Regardless of whether Appellant contested the issue of future
medical expenses propounded by Appellee's expert witness, the jury
is required to weigh the evidence presented to it, including that
of expert witnesses, and to assess appropriate damages by attaching
whatever weight and value it deems appropriate to such testimony
in connection with the circumstances of the particular case. In
its role as the ultimate fact-finder, the jury was entitled to
reach its own conclusions based upon the evidence presented
regarding the extent of the future medical treatment and associated
costs required by Appellee. See Tabor, 186 W. Va. at 368-69, 412
S.E.2d at 769-70.
In granting Appellee's motion for additur and increasing the
amount of the jury award for future medical expenses from $20,000
to $53,827.80, the court below was obviously operating under the
mistaken notion that the absence of evidence presented on behalf of
Appellant regarding the issue of future medical expenses necessitated a jury award equivalent to the amount sought by
Appellee. Like a finding of liability, an award of damages, is a
factual determination reserved for the jury. See Dimick, 293 U.S.

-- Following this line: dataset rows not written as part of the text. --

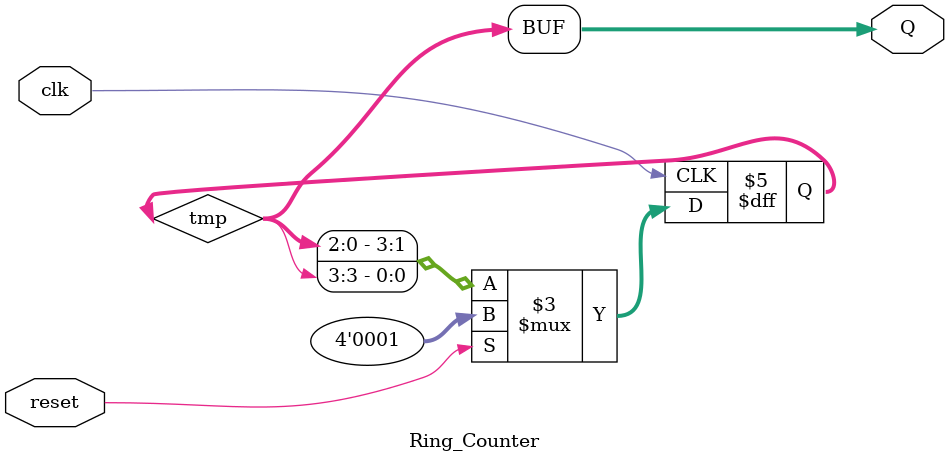
<source format=v>
`timescale 1ns / 1ps
module Ring_Counter(clk,reset,Q);
//4-bit input for a 4-bit ring counter
input clk,reset;
output [3:0] Q;

reg [3:0] tmp;
always @(posedge clk)
begin 
if(reset)
tmp<=4'b0001;
else 
tmp<= {tmp[2:0], tmp[3]};
end

assign Q= tmp;
endmodule

</source>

at 486. Under the facts of this case, the circuit court's award of
additur clearly invaded the jury's province.
Because the trial court did, however, in its order of December
8, 1993, make a finding of jury error regarding the award of future
medical expenses to Appellee, we deem it necessary to remand for a
determination of whether a new trial is warranted on this sole
issue. Specifically, we remand for a determination of whether the
trial court's finding was predicated on a determination that the
jury award of future medical expenses was inadequate as a matter of
law. See Linville v. Moss, 189 W. Va. 570, 433 S.E.2d 281 (1993)

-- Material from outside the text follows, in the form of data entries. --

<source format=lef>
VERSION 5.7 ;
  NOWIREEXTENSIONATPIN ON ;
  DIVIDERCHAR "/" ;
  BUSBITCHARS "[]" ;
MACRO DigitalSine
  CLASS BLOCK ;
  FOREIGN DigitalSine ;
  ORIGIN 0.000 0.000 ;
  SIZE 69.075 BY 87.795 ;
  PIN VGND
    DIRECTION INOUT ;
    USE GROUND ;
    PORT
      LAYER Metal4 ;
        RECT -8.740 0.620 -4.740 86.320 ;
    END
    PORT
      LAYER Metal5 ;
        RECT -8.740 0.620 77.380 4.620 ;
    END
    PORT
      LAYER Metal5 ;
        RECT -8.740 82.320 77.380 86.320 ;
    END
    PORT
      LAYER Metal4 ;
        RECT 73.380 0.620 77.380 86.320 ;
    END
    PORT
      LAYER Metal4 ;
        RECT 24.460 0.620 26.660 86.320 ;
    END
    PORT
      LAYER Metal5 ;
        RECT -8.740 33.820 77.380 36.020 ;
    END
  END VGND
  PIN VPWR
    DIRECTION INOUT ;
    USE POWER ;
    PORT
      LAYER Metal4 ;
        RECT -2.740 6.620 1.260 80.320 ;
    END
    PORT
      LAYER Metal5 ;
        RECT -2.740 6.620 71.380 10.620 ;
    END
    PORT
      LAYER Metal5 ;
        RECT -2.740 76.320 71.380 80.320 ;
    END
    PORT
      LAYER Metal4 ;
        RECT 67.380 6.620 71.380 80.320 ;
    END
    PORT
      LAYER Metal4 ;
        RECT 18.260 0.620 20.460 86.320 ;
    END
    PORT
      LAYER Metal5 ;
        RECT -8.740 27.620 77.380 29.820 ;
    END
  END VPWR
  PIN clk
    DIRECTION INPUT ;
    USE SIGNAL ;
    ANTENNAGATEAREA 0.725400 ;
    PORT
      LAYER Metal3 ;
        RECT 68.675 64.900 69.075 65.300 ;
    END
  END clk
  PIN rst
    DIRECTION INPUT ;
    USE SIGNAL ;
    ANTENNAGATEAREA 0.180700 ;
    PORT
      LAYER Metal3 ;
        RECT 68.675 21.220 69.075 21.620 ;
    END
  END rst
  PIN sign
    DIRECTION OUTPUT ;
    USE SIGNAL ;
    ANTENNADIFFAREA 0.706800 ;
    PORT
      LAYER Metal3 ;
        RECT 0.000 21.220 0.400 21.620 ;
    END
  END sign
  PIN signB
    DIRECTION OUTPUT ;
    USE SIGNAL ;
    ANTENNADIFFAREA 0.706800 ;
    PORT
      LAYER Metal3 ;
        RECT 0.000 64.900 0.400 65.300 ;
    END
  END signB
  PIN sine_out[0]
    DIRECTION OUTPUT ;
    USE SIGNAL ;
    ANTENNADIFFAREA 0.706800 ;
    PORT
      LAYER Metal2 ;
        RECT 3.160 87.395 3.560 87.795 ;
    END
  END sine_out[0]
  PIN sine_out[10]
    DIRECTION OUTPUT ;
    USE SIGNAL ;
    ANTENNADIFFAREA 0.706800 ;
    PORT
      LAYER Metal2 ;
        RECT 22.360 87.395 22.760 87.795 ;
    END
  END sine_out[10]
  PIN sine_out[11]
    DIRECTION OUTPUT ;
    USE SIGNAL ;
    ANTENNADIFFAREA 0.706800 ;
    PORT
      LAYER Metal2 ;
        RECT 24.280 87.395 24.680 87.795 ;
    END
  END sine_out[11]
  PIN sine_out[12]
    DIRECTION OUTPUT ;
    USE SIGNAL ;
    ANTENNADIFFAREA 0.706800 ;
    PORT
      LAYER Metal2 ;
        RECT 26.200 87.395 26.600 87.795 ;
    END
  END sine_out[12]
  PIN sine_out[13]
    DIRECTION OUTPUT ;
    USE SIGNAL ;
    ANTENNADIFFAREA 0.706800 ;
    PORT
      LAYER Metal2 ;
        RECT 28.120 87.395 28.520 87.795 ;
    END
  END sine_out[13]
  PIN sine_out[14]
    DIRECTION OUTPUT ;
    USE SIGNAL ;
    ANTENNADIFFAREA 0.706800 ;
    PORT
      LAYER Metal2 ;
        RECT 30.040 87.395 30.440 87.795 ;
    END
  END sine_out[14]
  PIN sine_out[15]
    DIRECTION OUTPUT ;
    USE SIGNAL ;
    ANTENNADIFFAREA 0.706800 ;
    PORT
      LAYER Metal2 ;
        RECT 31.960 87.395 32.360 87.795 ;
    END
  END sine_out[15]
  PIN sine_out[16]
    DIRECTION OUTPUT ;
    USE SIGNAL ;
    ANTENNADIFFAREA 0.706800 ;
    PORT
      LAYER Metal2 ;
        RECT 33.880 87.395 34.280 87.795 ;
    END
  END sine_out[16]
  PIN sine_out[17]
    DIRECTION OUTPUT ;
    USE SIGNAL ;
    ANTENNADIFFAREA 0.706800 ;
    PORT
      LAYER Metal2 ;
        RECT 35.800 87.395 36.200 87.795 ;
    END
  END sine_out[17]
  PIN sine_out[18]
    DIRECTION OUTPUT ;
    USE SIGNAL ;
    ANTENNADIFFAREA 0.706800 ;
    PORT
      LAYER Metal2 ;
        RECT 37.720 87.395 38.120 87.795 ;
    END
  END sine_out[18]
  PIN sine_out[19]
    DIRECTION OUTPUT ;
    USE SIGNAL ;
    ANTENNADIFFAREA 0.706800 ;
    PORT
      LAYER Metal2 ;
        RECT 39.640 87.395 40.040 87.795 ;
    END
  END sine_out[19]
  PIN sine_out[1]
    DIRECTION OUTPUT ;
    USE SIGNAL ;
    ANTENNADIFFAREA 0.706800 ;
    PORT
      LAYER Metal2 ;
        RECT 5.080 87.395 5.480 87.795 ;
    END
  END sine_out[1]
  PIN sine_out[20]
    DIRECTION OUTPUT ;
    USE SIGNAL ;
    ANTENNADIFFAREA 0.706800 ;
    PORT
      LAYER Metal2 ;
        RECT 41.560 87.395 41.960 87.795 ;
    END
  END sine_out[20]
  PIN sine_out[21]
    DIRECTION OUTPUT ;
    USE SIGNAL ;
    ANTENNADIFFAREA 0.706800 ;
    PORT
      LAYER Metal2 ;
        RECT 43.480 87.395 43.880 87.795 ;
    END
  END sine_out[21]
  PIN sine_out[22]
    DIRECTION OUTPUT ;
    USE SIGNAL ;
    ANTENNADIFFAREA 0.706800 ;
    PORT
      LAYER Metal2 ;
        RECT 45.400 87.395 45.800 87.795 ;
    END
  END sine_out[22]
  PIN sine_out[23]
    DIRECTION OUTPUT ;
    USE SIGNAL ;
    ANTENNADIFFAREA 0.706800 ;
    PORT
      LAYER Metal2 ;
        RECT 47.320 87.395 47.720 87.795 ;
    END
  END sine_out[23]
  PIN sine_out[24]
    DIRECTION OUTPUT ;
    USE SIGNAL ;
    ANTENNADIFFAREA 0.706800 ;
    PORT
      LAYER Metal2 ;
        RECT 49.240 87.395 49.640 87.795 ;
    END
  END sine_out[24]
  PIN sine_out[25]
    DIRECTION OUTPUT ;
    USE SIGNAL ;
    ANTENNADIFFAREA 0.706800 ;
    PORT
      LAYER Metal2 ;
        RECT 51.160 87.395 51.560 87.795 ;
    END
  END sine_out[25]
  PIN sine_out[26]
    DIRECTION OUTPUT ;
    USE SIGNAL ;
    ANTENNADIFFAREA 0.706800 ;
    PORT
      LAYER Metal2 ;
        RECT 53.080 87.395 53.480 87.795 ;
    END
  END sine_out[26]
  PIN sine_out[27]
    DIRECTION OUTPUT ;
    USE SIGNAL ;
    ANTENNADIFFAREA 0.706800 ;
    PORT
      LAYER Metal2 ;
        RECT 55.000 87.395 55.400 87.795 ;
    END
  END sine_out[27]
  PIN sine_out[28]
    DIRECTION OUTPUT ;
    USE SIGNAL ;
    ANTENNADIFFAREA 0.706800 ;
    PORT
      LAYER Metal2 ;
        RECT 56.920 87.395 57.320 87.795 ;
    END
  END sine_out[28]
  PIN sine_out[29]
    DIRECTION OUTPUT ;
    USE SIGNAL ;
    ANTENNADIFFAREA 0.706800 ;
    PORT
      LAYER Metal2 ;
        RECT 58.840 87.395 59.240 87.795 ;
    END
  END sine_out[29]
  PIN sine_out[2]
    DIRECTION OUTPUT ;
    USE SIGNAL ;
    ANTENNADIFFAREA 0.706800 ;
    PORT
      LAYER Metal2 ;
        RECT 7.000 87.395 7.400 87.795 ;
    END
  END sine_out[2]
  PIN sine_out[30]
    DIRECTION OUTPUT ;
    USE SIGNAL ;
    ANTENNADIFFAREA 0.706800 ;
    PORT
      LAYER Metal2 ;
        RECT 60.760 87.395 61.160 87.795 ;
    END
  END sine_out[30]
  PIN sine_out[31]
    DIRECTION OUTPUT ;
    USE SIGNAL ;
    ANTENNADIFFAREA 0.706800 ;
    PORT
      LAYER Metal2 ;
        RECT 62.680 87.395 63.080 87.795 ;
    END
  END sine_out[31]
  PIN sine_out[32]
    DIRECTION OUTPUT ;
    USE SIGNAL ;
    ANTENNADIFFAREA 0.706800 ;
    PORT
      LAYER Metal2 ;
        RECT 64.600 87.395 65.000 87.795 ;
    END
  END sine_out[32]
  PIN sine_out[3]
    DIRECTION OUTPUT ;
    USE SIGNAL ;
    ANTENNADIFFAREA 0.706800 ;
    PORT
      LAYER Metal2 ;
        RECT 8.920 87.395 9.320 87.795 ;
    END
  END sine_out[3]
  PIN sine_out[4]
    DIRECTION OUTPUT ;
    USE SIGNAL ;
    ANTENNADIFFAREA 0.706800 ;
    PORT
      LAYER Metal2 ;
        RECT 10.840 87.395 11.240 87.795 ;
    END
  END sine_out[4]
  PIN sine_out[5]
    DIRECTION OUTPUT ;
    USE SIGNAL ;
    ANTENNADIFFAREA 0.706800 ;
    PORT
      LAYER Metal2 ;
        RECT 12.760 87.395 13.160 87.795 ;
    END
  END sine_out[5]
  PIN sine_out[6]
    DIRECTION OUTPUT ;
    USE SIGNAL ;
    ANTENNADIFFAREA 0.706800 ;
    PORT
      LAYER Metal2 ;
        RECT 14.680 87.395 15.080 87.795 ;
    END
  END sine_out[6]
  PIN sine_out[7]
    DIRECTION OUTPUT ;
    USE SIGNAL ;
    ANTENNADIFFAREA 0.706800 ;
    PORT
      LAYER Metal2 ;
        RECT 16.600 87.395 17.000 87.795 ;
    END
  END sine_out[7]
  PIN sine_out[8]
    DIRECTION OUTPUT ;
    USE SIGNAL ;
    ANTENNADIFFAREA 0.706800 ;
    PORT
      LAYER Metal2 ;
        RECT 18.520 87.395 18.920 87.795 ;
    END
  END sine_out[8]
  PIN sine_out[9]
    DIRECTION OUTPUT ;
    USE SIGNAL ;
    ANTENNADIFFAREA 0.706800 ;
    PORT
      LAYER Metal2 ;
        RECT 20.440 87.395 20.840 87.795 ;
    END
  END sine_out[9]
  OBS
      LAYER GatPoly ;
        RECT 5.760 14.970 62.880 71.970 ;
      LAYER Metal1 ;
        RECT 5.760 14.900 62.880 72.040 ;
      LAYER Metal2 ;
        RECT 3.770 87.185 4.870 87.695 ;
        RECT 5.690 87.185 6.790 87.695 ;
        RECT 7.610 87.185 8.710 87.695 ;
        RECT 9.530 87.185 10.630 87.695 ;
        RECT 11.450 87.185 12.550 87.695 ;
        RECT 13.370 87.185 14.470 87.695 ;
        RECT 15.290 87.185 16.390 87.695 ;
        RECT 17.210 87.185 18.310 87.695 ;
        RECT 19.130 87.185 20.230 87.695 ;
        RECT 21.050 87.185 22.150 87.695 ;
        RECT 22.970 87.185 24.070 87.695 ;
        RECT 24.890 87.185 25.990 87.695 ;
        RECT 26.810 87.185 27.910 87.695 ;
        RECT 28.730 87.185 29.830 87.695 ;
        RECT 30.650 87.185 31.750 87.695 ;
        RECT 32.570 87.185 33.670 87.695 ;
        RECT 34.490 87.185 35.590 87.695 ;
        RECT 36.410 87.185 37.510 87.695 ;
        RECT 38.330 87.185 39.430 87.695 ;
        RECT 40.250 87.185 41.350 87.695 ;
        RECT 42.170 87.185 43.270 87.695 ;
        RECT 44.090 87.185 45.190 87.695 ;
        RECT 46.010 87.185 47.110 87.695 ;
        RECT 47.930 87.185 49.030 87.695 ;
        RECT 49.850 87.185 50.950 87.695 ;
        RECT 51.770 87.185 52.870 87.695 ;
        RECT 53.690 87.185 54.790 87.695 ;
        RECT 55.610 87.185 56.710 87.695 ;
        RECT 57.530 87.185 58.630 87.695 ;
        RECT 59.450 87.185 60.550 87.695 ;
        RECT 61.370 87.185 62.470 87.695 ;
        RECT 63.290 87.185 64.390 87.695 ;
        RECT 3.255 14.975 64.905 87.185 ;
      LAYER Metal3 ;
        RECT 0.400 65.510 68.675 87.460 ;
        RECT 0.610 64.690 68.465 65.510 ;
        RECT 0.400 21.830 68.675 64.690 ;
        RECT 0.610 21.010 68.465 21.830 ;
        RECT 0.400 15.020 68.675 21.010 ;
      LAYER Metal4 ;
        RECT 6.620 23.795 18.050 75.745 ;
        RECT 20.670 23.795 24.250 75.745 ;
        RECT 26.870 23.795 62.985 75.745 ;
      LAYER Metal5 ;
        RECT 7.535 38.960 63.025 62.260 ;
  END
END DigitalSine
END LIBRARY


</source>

(discussing Type 4 classification of inadequate damage awards under
Freshwater v. Booth, 160 W. Va. 156, 233 S.E.2d 312 (1977),
analysis). We caution, however, that the jury's award of future
medical expenses is not inadequate as a matter of law solely
because it does not conform exactly with the damage testimony of
the Appellee's expert witness on this issue. Additionally, "'[i]n
an appeal from an allegedly inadequate damage award, the evidence
concerning damages is to be viewed most strongly in favor of the
defendant.' Syl. Pt. 1, Kaiser v. Hensley, 173 W. Va. 548, 318
S.E.2d 598 (1983)." Linville, 189 W. Va. at 572, 433 S.E.2d at
283, Syl. Pt. 2.
Based on the foregoing, the decision of the Circuit Court of Ohio County is hereby reversed and remanded to determine whether a new trial should be awarded solely on the issue of future medical expenses.
Reversed and Remanded.
Footnote: 2 Appellee was also awarded 10% post-judgment interest on the amount of the additur before her 25% apportionment of contributory negligence was deducted.
Footnote: 3 The seventh amendment to the U.S. Constitution provides:
In Suits at common law, where the value in controversy shall exceed twenty dollars, the right of trial by jury shall be preserved, and no fact tried by a jury, shall be otherwise re-examined in any Court of the Unites States, than according to the rules of the common law.